Der Ansatz, Post-Metal rein instrumental zu halten, ist wahrlich nicht neu, jedoch merkt man auch hier, dass im Vergleich zu anderen Bands mit dem Gesang eine wichtige emotionale Komponente fehlt, die NEGATIVE SYMBOLS sicher geholfen hätte, erinnerungswürdigere Stellen zu erschaffen. Dass Willnecker die einzige verbleibende Möglichkeit, den Hörer in eine bestimmte Richtung zu lenken, nämlich Songtitel, komplett ungenutzt lässt und die Stücke schlicht mit römischen Zahlen durchnummeriert, offenbart sich daher auch als Fehlentscheidung.

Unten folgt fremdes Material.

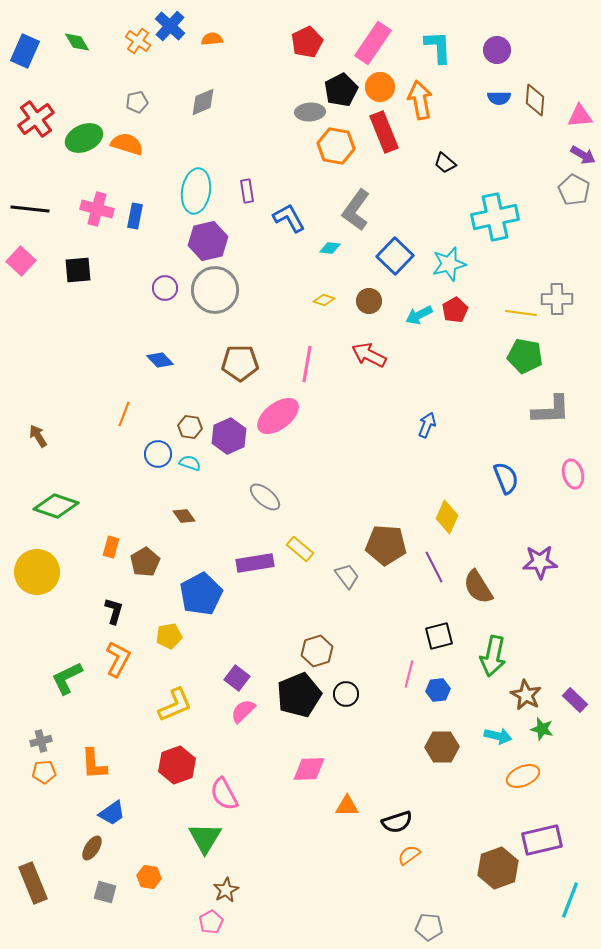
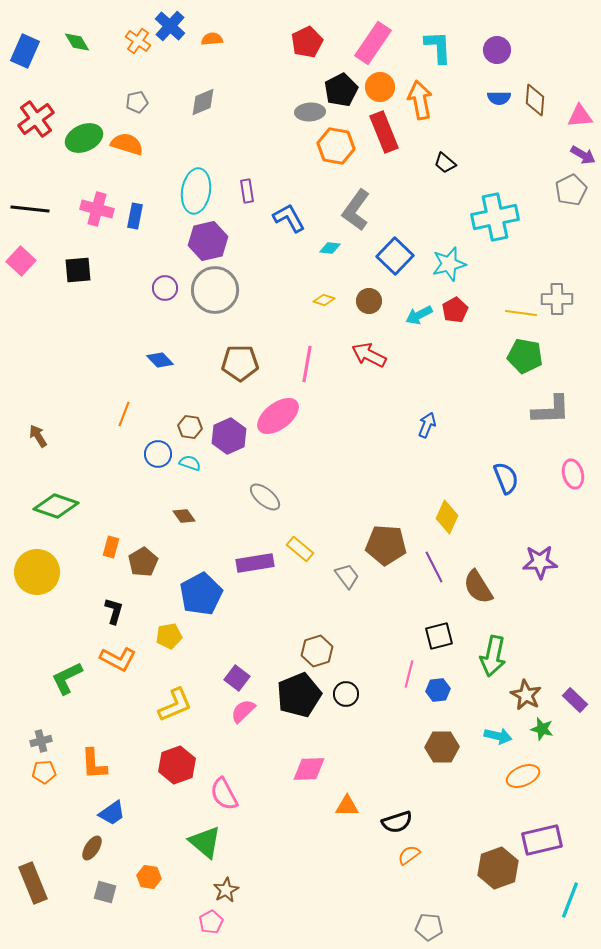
gray pentagon at (574, 190): moved 3 px left; rotated 16 degrees clockwise
brown pentagon at (145, 562): moved 2 px left
orange L-shape at (118, 659): rotated 90 degrees clockwise
green triangle at (205, 838): moved 4 px down; rotated 21 degrees counterclockwise
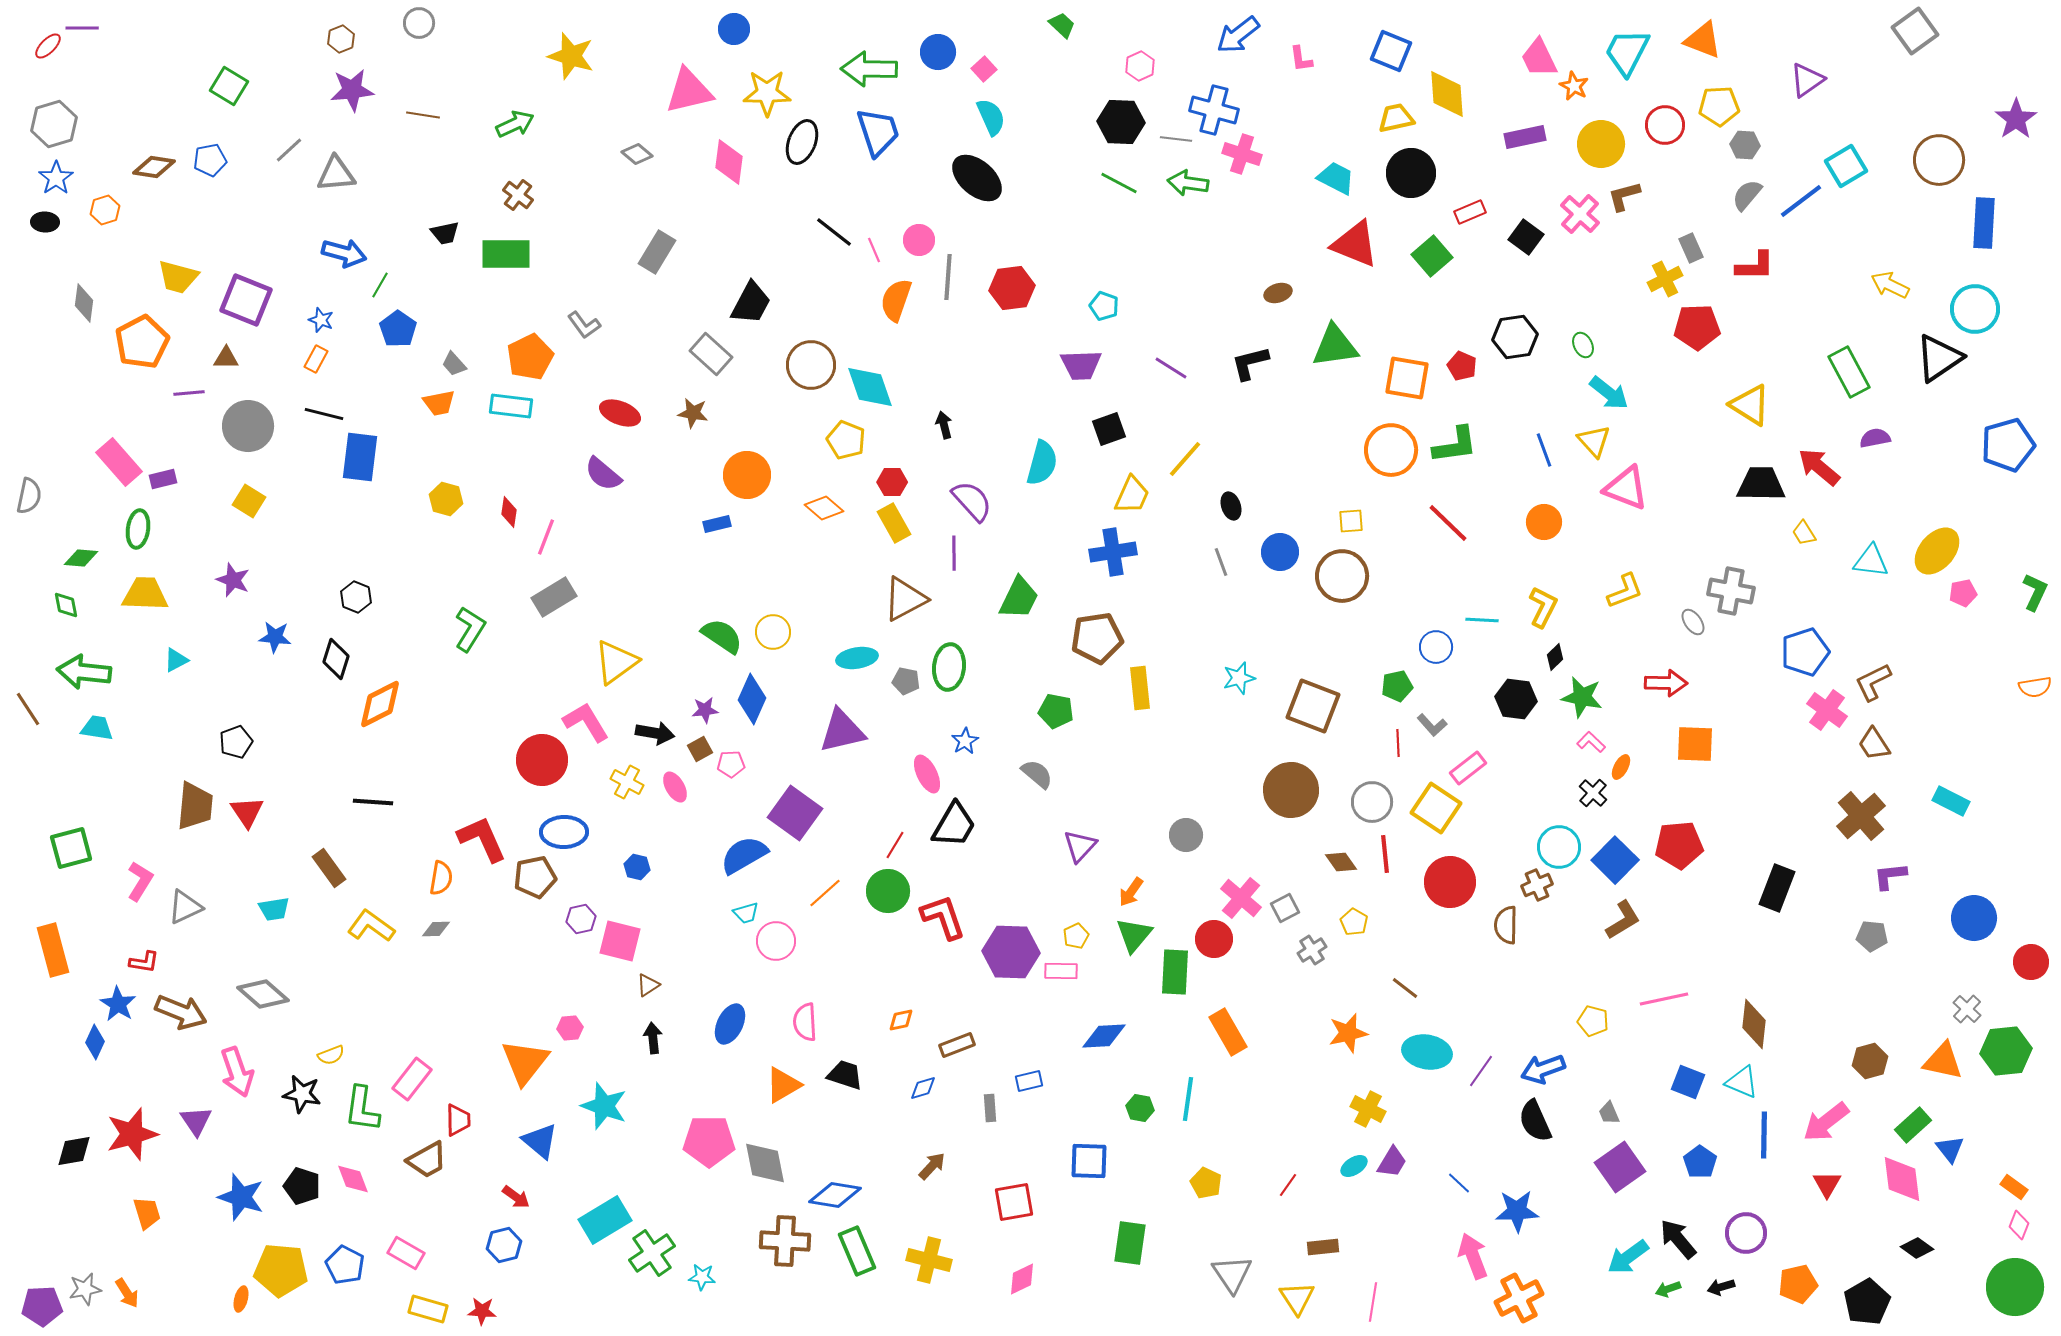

Immerhin können ein paar der Stücke wenigstens stellenweise überzeugen. Das Lied „III“ hält einige gefällige Momente parat, ebenso kann das darauffolgende Interludium die Songs passend und stilvoll verbinden. Zwar gefällt keiner der Songs durchgehend, aber immerhin findet man hier und da ein paar Stellen, die durchaus schön gemacht sind. Ansonsten begeht Willnecker aber überwiegend die gleichen Fehler wie viele andere Post-Rock-Vertreter auch. Nur weil man auf monotone Gitarrenmelodien viel Hall und Delay legt, werden sie noch lange nicht emotional oder ergreifend. Nur weil man strikt im klassisch harmonischen Songwriting bleibt, klingt das alles nicht automatisch schön und leicht zugänglich.
Wenn „Without Voices“ für eine Sache gut ist, dann ist es die, dass es all den Kritikern von Post-Black-Metal-Formationen wie Der Weg einer Freiheit, die dieser Truppe langweiliges, liebloses, plattes Songwriting vorwerfen, zeigt, wie die Musik der Würzburger klingen würde, wenn diese Vorwürfe tatsächlich zuträfen. NEGATIVE SYMBOLS‘ Debüt mag zwar so ziemlich alle Black-Metal-Kiddie-Youtube-Versuche hinter sich lassen, von der Qualität vieler bekannterer Bands in diesem Genre ist das Soloprojekt aber noch weit entfernt. Wenn das Ganze wirklich funktionieren soll, dann müssen nächstes Mal ausgefeiltere Melodien, ein sinnvolles Konzept und vor allem eine bessere Produktion her.